UCL Department of Science and Technology Studies
- Established: 1921
- Director: Professor Jean-Baptiste Gouyon
- Administrative staff: 21 academics 4 administrators
- Students: 80 undergraduates, 45 MScs, 30 MPhil/PhDs
- Address: 22 Gordon Square, London, WC1E 6BT, London, United Kingdom
- Website: STS UCL

= UCL Department of Science and Technology Studies =

The UCL Department of Science and Technology Studies (STS) is an academic department in University College London, London, England. It is part of UCL's Faculty of Mathematics and Physical Sciences. The department offers academic training at both undergraduate and graduate (MSc and MPhil/PhD) levels.

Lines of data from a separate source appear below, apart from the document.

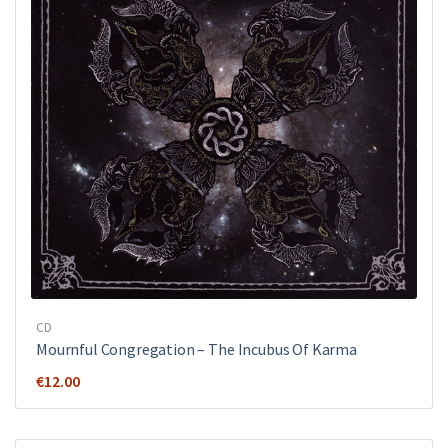
CD
Mournful Congregation – The Incubus Of Karma
€
12.00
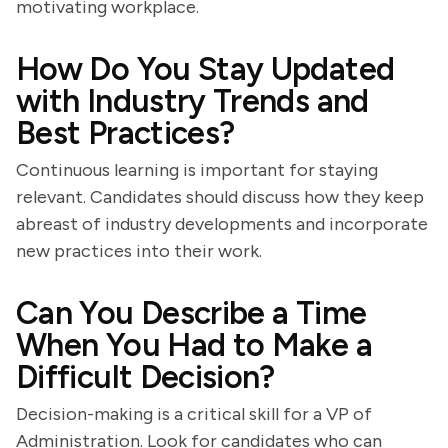
motivating workplace.
How Do You Stay Updated
with Industry Trends and
Best Practices?
Continuous learning is important for staying
relevant. Candidates should discuss how they keep
abreast of industry developments and incorporate
new practices into their work.
Can You Describe a Time
When You Had to Make a
Difficult Decision?
Decision-making is a critical skill for a VP of
Administration. Look for candidates who can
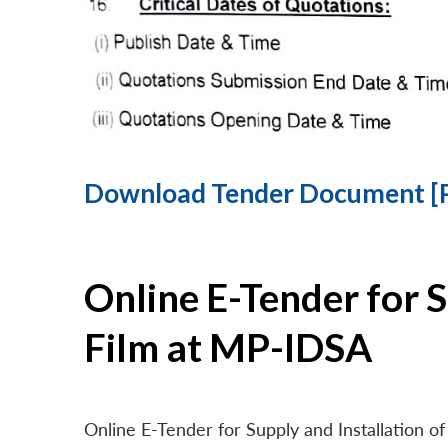
Download Tender Document [
Online E-Tender for 
Film at MP-IDSA
Online E-Tender for Supply and Installation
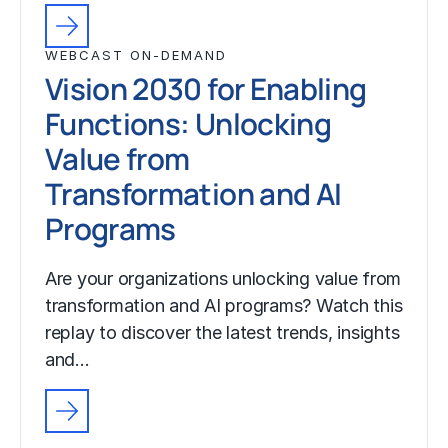
WEBCAST ON-DEMAND
Vision 2030 for Enabling
Functions: Unlocking
Value from
Transformation and AI
Programs
Are your organizations unlocking value from
transformation and AI programs? Watch this
replay to discover the latest trends, insights
and…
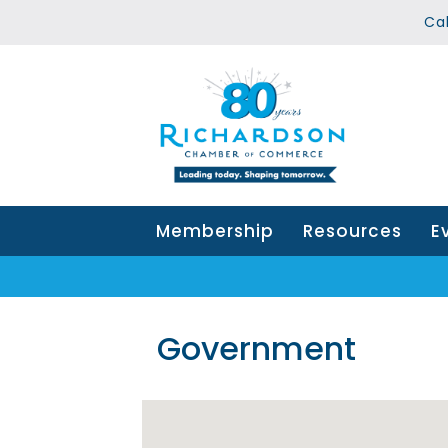
Ca
Membership
Resources
E
Government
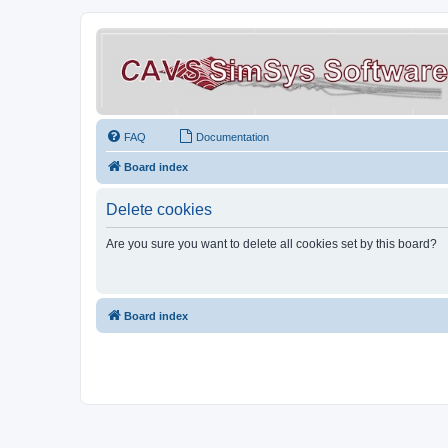
FAQ
Documentation
Board index
Delete cookies
Are you sure you want to delete all cookies set by this board?
Board index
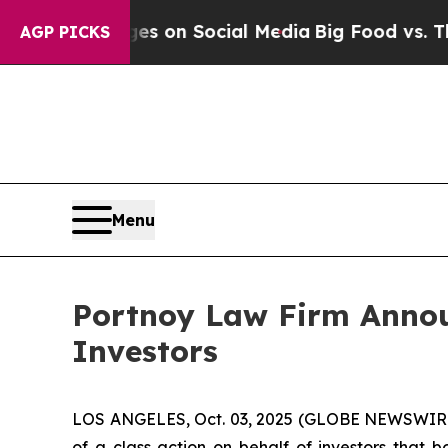
cal Messages on Social Media
Big Food vs. The Pe
AGP PICKS
Menu
Portnoy Law Firm Announ
Investors
LOS ANGELES, Oct. 03, 2025 (GLOBE NEWSWIR
of a class action on behalf of investors that 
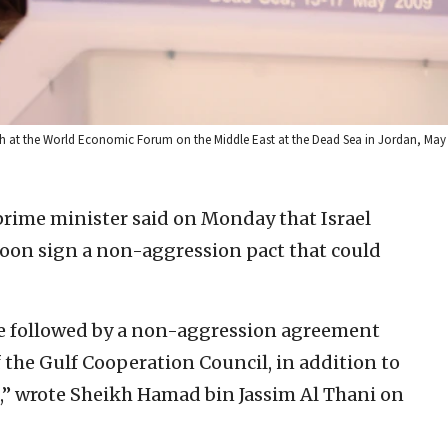
ech at the World Economic Forum on the Middle East at the Dead Sea in Jordan, May
prime minister said on Monday that Israel
soon sign a non-aggression pact that could
be followed by a non-aggression agreement
 the Gulf Cooperation Council, in addition to
,” wrote Sheikh Hamad bin Jassim Al Thani on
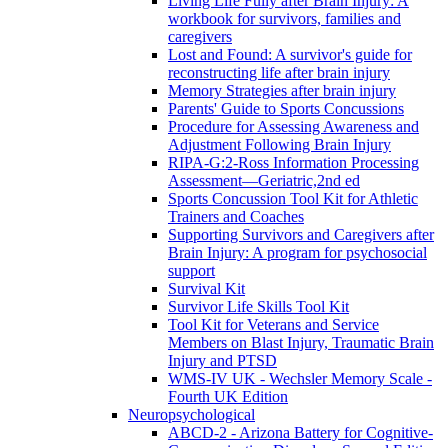
Living Life Fully after Brain Injury: A
workbook for survivors, families and
caregivers
Lost and Found: A survivor's guide for
reconstructing life after brain injury
Memory Strategies after brain injury
Parents' Guide to Sports Concussions
Procedure for Assessing Awareness and
Adjustment Following Brain Injury
RIPA-G:2-Ross Information Processing
Assessment—Geriatric,2nd ed
Sports Concussion Tool Kit for Athletic
Trainers and Coaches
Supporting Survivors and Caregivers after
Brain Injury: A program for psychosocial
support
Survival Kit
Survivor Life Skills Tool Kit
Tool Kit for Veterans and Service
Members on Blast Injury, Traumatic Brain
Injury and PTSD
WMS-IV UK - Wechsler Memory Scale -
Fourth UK Edition
Neuropsychological
ABCD-2 - Arizona Battery for Cognitive-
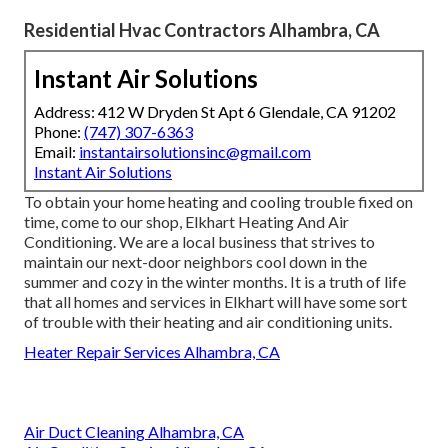
Residential Hvac Contractors Alhambra, CA
Instant Air Solutions
Address: 412 W Dryden St Apt 6 Glendale, CA 91202
Phone:
(747) 307-6363
Email:
instantairsolutionsinc@gmail.com
Instant Air Solutions
To obtain your home heating and cooling trouble fixed on
time, come to our shop, Elkhart Heating And Air
Conditioning. We are a local business that strives to
maintain our next-door neighbors cool down in the
summer and cozy in the winter months. It is a truth of life
that all homes and services in Elkhart will have some sort
of trouble with their heating and air conditioning units.
Heater Repair Services Alhambra, CA
Air Duct Cleaning Alhambra, CA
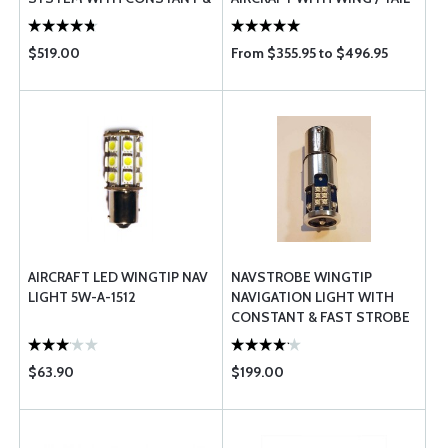
FAST STROBES 45W FAA-
MOUNTED ADS-B LIGHTS
TSO
$519.00
From $355.95 to $496.95
AIRCRAFT LED WINGTIP NAV
NAVSTROBE WINGTIP
LIGHT 5W-A-1512
NAVIGATION LIGHT WITH
CONSTANT & FAST STROBE
45W FAA-TSO
$63.90
$199.00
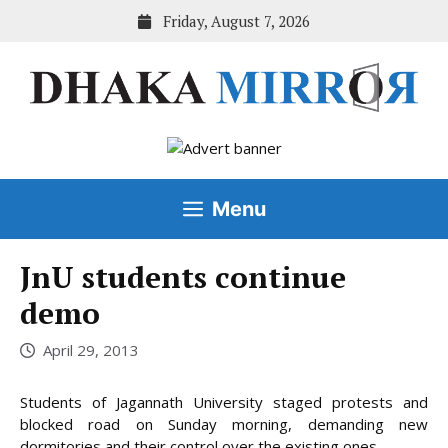
Skip
Friday, August 7, 2026
to
content
Menu
JnU students continue
demo
April 29, 2013
Students of Jagannath University staged protests and
blocked road on Sunday morning, demanding new
dormitories and their control over the existing ones.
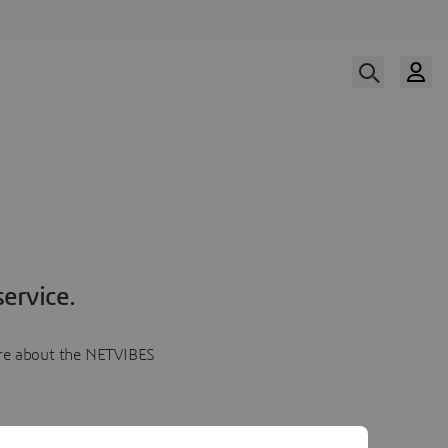
ervice.
more about the NETVIBES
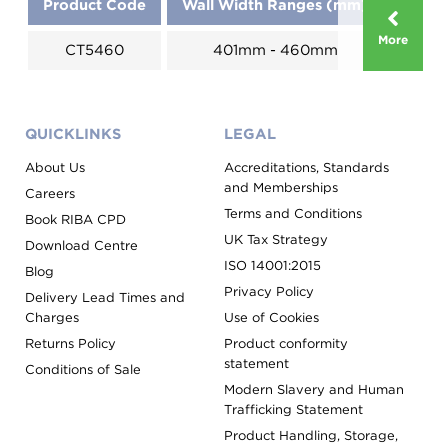
Product Code
Wall Width Ranges (mm)
More
CT5460
401mm - 460mm
QUICKLINKS
LEGAL
About Us
Accreditations, Standards
and Memberships
Careers
Terms and Conditions
Book RIBA CPD
UK Tax Strategy
Download Centre
ISO 14001:2015
Blog
Privacy Policy
Delivery Lead Times and
Charges
Use of Cookies
Returns Policy
Product conformity
statement
Conditions of Sale
Modern Slavery and Human
Trafficking Statement
Product Handling, Storage,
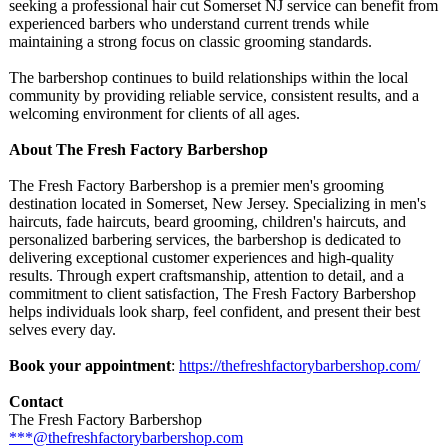
seeking a professional hair cut Somerset NJ service can benefit from
experienced barbers who understand current trends while
maintaining a strong focus on classic grooming standards.
The barbershop continues to build relationships within the local
community by providing reliable service, consistent results, and a
welcoming environment for clients of all ages.
About The Fresh Factory Barbershop
The Fresh Factory Barbershop is a premier men's grooming
destination located in Somerset, New Jersey. Specializing in men's
haircuts, fade haircuts, beard grooming, children's haircuts, and
personalized barbering services, the barbershop is dedicated to
delivering exceptional customer experiences and high-quality
results. Through expert craftsmanship, attention to detail, and a
commitment to client satisfaction, The Fresh Factory Barbershop
helps individuals look sharp, feel confident, and present their best
selves every day.
Book your appointment
:
https://thefreshfactorybarbershop.com/
Contact
The Fresh Factory Barbershop
***@thefreshfactorybarbershop.com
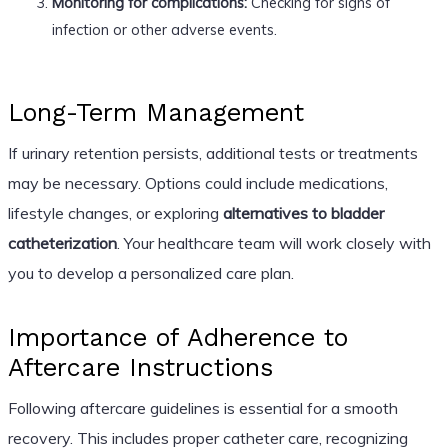
Monitoring for complications:
Checking for signs of
infection or other adverse events.
Long-Term Management
If urinary retention persists, additional tests or treatments
may be necessary. Options could include medications,
lifestyle changes, or exploring
alternatives to bladder
catheterization
. Your healthcare team will work closely with
you to develop a personalized care plan.
Importance of Adherence to
Aftercare Instructions
Following aftercare guidelines is essential for a smooth
recovery. This includes proper catheter care, recognizing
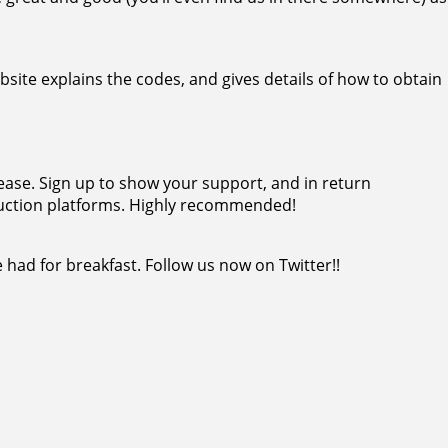
bsite explains the codes, and gives details of how to obtain
ease. Sign up to show your support, and in return
duction platforms. Highly recommended!
had for breakfast. Follow us now on Twitter!!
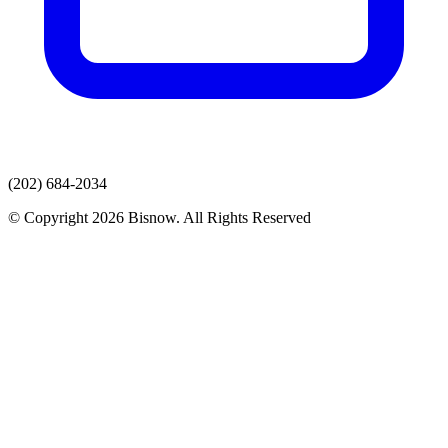
(202) 684-2034
© Copyright 2026 Bisnow. All Rights Reserved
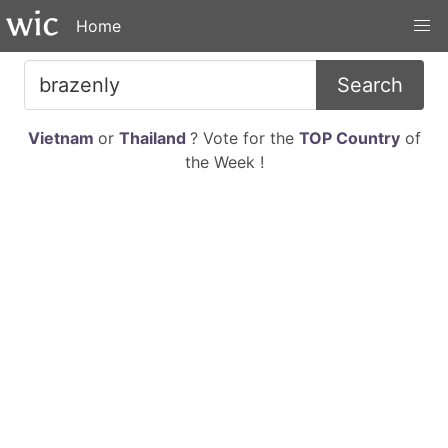
Home
Search
Vietnam
or
Thailand
? Vote for the
TOP Country
of
the Week !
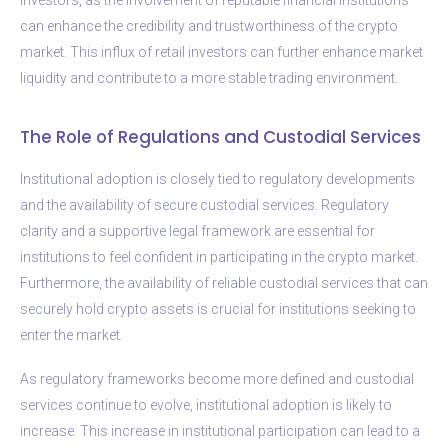
can enhance the credibility and trustworthiness of the crypto
market. This influx of retail investors can further enhance market
liquidity and contribute to a more stable trading environment.
The Role of Regulations and Custodial Services
Institutional adoption is closely tied to regulatory developments
and the availability of secure custodial services. Regulatory
clarity and a supportive legal framework are essential for
institutions to feel confident in participating in the crypto market.
Furthermore, the availability of reliable custodial services that can
securely hold crypto assets is crucial for institutions seeking to
enter the market.
As regulatory frameworks become more defined and custodial
services continue to evolve, institutional adoption is likely to
increase. This increase in institutional participation can lead to a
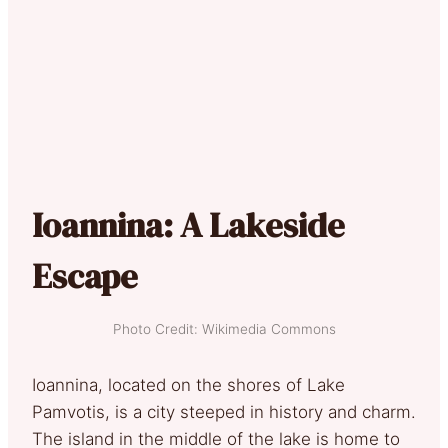
Ioannina: A Lakeside
Escape
Photo Credit: Wikimedia Commons
Ioannina, located on the shores of Lake
Pamvotis, is a city steeped in history and charm.
The island in the middle of the lake is home to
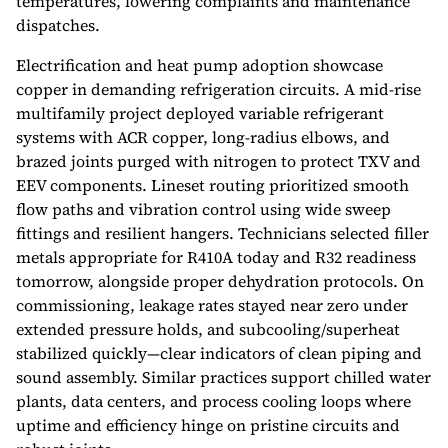
temperatures, lowering complaints and maintenance
dispatches.
Electrification and heat pump adoption showcase
copper in demanding refrigeration circuits. A mid-rise
multifamily project deployed variable refrigerant
systems with ACR copper, long-radius elbows, and
brazed joints purged with nitrogen to protect TXV and
EEV components. Lineset routing prioritized smooth
flow paths and vibration control using wide sweep
fittings and resilient hangers. Technicians selected filler
metals appropriate for R410A today and R32 readiness
tomorrow, alongside proper dehydration protocols. On
commissioning, leakage rates stayed near zero under
extended pressure holds, and subcooling/superheat
stabilized quickly—clear indicators of clean piping and
sound assembly. Similar practices support chilled water
plants, data centers, and process cooling loops where
uptime and efficiency hinge on pristine circuits and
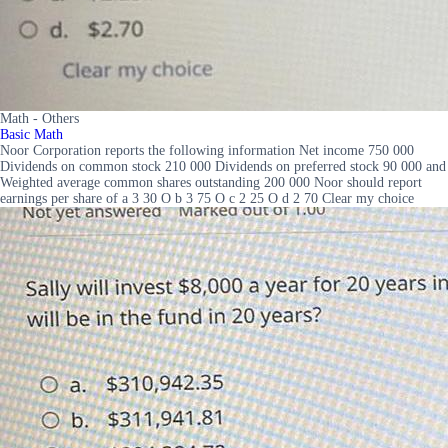
Math - Others
Basic Math
Noor Corporation reports the following information Net income 750 000
Dividends on common stock 210 000 Dividends on preferred stock 90 000 and
Weighted average common shares outstanding 200 000 Noor should report
earnings per share of a 3 30 O b 3 75 O c 2 25 O d 2 70 Clear my choice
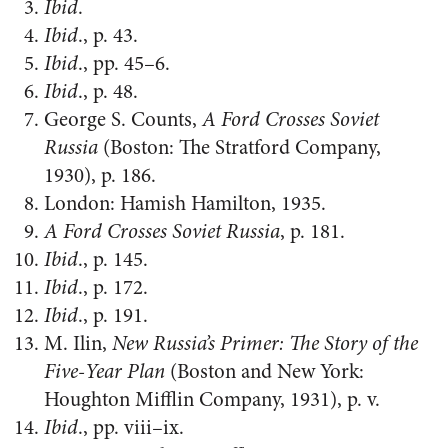
Ibid
.
Ibid
., p. 43.
Ibid
., pp. 45–6.
Ibid
., p. 48.
George S. Counts,
A Ford Crosses Soviet
Russia
(Boston: The Stratford Company,
1930), p. 186.
London: Hamish Hamilton, 1935.
A Ford Crosses Soviet Russia
, p. 181.
Ibid
., p. 145.
Ibid
., p. 172.
Ibid
., p. 191.
M. Ilin,
New Russia’s Primer: The Story of the
Five-Year Plan
(Boston and New York:
Houghton Mifflin Company, 1931), p. v.
Ibid
., pp. viii–ix.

The department received its current name in 1995. It had been the "Department of History and Philosophy of Science" from 1938 to 1995, and the "Department of History and Method of Science" from 1921 to 1938.

University College London was the first UK university to offer single honours undergraduate degrees in this interdisciplinary subject, launching its BSc in history and philosophy of science in 1993. Two related BSc degrees followed shortly thereafter. At UCL, science and technology studies (abbreviated "STS") includes three specialist research clusters: "history of science," "philosophy of science," and "science, culture, and democracy". In 2022 STS accepted its first cohort for an MSc in Science Communication.

The department offices are located on UCL's campus in Gordon Square, Bloomsbury, London.